Modernisierungsschub durch neuen Coach
Die Münchner haben unter Jackson, der künftig in der Trainer-Entwicklung bei Red Bull arbeitet, in der eigenen Zone eher Mann gegen Mann verteidigt. Jetzt haben sie das System hin zur Zone umgestellt. «Beide haben ein brutales Eishockey-Fachwissen, beide sind relativ ruhig, beide sind hervorragende Trainer», sagte Verteidiger Konrad Abeltshauser. Mit Söderholm sei ein «neuer Input» da, «man erweitert seinen Horizont.»
Die Münchner haben durch ihren neuen Coach einen ersten Modernisierungsschub erfahren. «Es ist ein Generationsunterschied, was Technik und Medien betrifft. Don war eher von der alten Schule, er hat natürlich Videoanalysen gemacht, beim Toni sind aber viele Sachen etwas moderner. Das ist auch ganz normal, weil sich der Sport weiterentwickelt», erzählte Kapitän Patrick Hager der Deutschen Presse-Agentur. «Jetzt kommen ein paar modernere Elemente mit rein.» Hager nannte beispielsweise die Trainingssteuerung abseits vom Eis.

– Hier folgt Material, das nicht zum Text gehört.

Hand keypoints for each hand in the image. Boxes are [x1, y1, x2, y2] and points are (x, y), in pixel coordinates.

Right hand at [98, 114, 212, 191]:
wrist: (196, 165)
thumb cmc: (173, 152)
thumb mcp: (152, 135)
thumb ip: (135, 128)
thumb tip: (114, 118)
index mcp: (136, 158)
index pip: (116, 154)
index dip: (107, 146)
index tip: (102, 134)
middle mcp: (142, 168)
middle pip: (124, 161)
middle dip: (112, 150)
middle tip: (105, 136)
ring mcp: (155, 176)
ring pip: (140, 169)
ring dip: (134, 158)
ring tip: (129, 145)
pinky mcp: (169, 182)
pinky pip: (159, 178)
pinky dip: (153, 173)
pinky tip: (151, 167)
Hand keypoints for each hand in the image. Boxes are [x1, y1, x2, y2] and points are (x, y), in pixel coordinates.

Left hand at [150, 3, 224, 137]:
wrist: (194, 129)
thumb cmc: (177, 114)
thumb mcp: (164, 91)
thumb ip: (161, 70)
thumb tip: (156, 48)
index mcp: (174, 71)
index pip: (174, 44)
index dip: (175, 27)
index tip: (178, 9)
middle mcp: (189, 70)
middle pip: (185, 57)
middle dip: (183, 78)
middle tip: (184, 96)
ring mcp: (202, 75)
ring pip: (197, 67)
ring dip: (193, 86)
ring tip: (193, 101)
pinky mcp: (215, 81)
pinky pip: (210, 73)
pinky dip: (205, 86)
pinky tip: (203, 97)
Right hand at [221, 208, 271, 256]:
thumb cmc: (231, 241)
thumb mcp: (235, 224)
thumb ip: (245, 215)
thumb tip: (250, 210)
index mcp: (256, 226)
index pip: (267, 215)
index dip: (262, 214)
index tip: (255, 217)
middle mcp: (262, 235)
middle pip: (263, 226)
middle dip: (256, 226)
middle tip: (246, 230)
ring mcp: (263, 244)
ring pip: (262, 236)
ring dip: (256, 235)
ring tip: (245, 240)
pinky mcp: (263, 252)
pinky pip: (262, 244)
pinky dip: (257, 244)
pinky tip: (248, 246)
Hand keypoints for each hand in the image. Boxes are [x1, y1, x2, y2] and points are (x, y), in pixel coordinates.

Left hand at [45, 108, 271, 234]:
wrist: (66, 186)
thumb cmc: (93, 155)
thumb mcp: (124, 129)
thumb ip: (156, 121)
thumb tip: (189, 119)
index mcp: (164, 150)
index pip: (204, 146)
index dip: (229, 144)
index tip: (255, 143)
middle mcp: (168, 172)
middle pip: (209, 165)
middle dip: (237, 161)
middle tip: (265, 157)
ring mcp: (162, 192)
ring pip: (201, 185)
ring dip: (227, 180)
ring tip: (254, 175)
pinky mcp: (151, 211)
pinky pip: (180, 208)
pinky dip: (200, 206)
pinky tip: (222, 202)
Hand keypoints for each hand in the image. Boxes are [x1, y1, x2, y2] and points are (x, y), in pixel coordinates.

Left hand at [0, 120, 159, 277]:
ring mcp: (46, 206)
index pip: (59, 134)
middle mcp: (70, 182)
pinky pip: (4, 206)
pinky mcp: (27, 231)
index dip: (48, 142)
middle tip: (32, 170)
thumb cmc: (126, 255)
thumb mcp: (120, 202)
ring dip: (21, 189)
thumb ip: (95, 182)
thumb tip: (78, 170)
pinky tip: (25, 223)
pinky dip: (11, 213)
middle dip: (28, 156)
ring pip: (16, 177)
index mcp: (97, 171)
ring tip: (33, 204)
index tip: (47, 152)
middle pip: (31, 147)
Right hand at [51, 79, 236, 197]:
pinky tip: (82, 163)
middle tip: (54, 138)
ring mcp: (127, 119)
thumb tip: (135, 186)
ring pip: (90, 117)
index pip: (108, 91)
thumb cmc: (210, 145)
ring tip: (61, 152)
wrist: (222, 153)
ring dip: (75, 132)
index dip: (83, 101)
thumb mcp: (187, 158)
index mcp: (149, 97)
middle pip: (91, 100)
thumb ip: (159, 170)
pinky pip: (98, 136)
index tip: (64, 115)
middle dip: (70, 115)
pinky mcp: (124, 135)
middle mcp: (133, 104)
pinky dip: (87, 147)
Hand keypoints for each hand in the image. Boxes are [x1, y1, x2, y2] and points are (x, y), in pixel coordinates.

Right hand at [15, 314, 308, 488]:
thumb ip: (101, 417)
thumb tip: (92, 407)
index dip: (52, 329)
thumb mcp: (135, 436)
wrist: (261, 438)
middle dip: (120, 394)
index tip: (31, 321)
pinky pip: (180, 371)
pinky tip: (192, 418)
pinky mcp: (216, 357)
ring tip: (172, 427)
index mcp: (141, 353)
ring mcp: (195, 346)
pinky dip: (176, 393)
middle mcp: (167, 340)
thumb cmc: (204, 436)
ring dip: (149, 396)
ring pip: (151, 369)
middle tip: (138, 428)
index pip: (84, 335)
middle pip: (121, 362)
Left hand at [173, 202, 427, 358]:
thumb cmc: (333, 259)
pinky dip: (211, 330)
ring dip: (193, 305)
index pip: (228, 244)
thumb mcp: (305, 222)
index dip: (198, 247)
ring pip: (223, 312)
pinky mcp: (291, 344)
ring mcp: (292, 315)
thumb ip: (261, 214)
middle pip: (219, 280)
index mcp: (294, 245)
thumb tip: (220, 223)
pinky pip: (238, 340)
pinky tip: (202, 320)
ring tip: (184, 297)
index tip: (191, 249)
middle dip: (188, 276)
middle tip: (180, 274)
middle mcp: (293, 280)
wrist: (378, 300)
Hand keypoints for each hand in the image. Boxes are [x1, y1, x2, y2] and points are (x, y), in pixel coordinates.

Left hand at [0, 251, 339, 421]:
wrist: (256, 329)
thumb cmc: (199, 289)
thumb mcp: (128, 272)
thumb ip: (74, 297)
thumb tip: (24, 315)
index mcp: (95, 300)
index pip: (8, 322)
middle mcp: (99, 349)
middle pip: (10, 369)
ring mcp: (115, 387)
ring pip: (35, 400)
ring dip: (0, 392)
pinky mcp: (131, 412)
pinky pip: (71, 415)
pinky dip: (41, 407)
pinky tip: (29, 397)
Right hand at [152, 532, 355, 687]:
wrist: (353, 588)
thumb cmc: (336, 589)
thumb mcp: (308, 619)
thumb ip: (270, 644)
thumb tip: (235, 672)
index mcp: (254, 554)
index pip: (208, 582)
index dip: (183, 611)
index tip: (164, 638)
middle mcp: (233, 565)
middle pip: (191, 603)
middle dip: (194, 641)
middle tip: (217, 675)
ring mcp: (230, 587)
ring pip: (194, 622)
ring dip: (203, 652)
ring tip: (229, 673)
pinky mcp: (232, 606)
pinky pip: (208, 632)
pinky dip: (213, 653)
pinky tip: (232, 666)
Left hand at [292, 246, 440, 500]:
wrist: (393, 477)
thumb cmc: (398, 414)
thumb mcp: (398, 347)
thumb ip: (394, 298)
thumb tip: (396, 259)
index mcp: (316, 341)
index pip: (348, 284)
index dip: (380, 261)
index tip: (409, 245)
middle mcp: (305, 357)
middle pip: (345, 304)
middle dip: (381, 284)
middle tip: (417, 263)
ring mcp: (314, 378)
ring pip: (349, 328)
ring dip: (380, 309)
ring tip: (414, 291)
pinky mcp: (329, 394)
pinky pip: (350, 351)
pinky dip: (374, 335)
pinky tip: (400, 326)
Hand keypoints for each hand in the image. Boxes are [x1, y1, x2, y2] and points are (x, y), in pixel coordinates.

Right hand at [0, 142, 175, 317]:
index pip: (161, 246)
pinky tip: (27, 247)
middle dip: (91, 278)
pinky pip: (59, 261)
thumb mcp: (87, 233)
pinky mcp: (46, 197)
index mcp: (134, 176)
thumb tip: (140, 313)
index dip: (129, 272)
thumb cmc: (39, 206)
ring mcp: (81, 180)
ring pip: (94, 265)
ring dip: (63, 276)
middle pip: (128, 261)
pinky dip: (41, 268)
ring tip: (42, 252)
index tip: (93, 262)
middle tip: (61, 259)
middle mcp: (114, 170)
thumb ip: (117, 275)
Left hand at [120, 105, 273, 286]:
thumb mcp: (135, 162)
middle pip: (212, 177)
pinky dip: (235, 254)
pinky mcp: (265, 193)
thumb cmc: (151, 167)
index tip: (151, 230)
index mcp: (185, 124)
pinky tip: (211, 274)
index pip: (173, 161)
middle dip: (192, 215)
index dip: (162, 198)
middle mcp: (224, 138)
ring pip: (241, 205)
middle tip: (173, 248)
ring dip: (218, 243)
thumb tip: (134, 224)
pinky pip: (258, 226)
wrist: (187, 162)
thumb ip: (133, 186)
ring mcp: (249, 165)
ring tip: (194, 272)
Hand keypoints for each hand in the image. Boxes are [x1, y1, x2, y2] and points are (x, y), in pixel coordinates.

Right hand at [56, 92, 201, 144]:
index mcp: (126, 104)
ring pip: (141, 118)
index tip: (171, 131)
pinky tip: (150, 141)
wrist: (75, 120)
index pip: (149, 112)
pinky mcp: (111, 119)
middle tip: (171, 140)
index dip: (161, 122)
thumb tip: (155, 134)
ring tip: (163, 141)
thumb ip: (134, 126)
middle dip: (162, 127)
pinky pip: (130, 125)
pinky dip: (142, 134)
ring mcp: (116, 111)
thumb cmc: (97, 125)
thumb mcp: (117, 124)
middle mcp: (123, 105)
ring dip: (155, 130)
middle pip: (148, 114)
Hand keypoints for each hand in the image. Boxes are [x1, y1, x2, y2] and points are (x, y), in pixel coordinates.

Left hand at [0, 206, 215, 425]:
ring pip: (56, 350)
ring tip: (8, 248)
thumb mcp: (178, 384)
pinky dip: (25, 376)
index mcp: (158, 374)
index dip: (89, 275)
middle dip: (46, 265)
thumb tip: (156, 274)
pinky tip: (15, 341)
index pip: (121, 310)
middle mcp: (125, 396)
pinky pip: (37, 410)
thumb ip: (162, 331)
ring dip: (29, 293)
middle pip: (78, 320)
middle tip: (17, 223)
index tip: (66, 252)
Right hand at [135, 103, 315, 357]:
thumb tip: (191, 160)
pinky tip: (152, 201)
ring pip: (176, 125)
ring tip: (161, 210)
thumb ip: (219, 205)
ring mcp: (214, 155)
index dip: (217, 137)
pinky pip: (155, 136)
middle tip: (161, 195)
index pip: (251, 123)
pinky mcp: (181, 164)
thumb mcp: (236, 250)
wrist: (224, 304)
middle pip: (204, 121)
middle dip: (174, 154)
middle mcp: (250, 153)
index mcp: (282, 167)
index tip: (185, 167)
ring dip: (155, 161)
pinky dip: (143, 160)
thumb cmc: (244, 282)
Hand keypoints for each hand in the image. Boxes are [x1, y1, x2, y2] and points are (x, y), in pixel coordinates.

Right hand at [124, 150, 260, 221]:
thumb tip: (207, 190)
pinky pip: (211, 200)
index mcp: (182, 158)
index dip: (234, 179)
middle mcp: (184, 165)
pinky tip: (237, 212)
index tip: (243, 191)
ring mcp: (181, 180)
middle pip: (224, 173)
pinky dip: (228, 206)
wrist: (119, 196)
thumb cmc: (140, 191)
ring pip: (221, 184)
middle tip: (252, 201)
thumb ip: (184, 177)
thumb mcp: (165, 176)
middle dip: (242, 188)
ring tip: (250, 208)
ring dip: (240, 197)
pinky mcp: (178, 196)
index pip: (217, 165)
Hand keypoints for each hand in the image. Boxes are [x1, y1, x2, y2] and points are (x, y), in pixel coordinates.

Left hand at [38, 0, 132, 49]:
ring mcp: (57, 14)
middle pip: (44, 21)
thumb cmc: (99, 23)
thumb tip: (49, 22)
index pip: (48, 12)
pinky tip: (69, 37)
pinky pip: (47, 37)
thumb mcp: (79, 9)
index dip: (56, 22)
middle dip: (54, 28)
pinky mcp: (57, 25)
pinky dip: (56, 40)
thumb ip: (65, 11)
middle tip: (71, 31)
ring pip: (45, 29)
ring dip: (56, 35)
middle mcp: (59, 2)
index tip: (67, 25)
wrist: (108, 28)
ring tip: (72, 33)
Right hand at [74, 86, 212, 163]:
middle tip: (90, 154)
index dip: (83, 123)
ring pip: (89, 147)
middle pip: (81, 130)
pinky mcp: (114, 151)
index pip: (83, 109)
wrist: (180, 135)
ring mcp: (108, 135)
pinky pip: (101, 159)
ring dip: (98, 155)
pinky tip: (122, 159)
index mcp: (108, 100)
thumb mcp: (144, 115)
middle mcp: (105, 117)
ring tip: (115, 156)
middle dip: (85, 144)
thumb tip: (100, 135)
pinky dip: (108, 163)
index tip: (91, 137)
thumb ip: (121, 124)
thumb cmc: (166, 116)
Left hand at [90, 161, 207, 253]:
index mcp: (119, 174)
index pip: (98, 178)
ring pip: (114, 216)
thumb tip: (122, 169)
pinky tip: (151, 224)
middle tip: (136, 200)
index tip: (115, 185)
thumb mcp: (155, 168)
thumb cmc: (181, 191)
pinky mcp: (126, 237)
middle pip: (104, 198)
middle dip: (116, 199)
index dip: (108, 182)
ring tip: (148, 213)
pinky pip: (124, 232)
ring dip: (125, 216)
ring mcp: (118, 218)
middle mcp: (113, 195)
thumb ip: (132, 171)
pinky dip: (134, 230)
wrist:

«Den Unterschied merkt man, alles andere ist bei beiden super professionell. Menschlich kann man über Don sowieso nichts sagen, sonst würdest du jahrelang nicht diese Erfolge feiern», sagte Hager. «Und menschlich mache ich mir beim Toni auch keine Sorgen.»
Keine Bedenken hat auch Stürmer Maximilian Kastner, der mit Söderholm noch selbst zusammengespielt hat. «Klar, er muss jetzt als Trainer bisschen seriöser rüberkommen, aber seine lockeren, lustigen Sprüche hat er nicht verlernt», beteuerte Kastner. «Er ist ein super Trainer und findet die richtigen Worte in den Spielpausen.»